■ **Exercise aim**:
The reply should consist of every entry, repeated exactly.

■ **Information shown**:
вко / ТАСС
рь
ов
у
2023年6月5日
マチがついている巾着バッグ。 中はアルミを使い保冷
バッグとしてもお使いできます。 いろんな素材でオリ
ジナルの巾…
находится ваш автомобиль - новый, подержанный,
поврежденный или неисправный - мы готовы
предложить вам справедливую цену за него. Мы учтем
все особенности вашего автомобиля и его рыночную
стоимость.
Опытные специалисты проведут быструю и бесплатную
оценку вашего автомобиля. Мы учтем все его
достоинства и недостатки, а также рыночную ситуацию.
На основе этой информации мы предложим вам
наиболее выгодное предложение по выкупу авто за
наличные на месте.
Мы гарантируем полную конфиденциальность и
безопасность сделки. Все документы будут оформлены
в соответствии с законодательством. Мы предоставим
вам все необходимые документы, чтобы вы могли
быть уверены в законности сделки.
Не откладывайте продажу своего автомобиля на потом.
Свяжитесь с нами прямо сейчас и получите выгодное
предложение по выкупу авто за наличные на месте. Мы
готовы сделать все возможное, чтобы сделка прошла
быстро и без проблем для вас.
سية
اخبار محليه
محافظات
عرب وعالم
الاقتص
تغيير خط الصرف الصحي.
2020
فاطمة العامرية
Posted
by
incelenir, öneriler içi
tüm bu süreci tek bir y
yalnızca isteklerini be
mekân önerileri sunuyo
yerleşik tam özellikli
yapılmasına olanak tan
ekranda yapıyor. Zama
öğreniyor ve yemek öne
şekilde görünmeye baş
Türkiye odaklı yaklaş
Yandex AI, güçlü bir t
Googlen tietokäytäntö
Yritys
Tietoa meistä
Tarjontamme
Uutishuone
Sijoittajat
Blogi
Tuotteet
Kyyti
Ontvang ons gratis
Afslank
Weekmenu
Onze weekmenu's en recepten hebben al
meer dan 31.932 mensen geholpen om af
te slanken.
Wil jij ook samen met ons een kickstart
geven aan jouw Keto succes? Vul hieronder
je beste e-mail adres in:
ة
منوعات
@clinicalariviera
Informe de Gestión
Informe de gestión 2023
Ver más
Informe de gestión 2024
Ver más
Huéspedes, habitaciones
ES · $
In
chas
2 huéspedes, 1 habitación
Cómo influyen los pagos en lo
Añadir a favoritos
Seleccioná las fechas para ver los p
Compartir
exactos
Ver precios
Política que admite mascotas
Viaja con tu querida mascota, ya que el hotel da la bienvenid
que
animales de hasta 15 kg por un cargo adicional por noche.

■ **Reply**:
вко / ТАСС
рь
ов
у
2023年6月5日
マチがついている巾着バッグ。 中はアルミを使い保冷
バッグとしてもお使いできます。 いろんな素材でオリ
ジナルの巾…
находится ваш автомобиль - новый, подержанный,
поврежденный или неисправный - мы готовы
предложить вам справедливую цену за него. Мы учтем
все особенности вашего автомобиля и его рыночную
стоимость.
Опытные специалисты проведут быструю и бесплатную
оценку вашего автомобиля. Мы учтем все его
достоинства и недостатки, а также рыночную ситуацию.
На основе этой информации мы предложим вам
наиболее выгодное предложение по выкупу авто за
наличные на месте.
Мы гарантируем полную конфиденциальность и
безопасность сделки. Все документы будут оформлены
в соответствии с законодательством. Мы предоставим
вам все необходимые документы, чтобы вы могли
быть уверены в законности сделки.
Не откладывайте продажу своего автомобиля на потом.
Свяжитесь с нами прямо сейчас и получите выгодное
предложение по выкупу авто за наличные на месте. Мы
готовы сделать все возможное, чтобы сделка прошла
быстро и без проблем для вас.
سية
اخبار محليه
محافظات
عرب وعالم
الاقتص
تغيير خط الصرف الصحي.
2020
فاطمة العامرية
Posted
by
incelenir, öneriler içi
tüm bu süreci tek bir y
yalnızca isteklerini be
mekân önerileri sunuyo
yerleşik tam özellikli
yapılmasına olanak tan
ekranda yapıyor. Zama
öğreniyor ve yemek öne
şekilde görünmeye baş
Türkiye odaklı yaklaş
Yandex AI, güçlü bir t
Googlen tietokäytäntö
Yritys
Tietoa meistä
Tarjontamme
Uutishuone
Sijoittajat
Blogi
Tuotteet
Kyyti
Ontvang ons gratis
Afslank
Weekmenu
Onze weekmenu's en recepten hebben al
meer dan 31.932 mensen geholpen om af
te slanken.
Wil jij ook samen met ons een kickstart
geven aan jouw Keto succes? Vul hieronder
je beste e-mail adres in:
ة
منوعات
@clinicalariviera
Informe de Gestión
Informe de gestión 2023
Ver más
Informe de gestión 2024
Ver más
Huéspedes, habitaciones
ES · $
In
chas
2 huéspedes, 1 habitación
Cómo influyen los pagos en lo
Añadir a favoritos
Seleccioná las fechas para ver los p
Compartir
exactos
Ver precios
Política que admite mascotas
Viaja con tu querida mascota, ya que el hotel da la bienvenid
que
animales de hasta 15 kg por un cargo adicional por noche.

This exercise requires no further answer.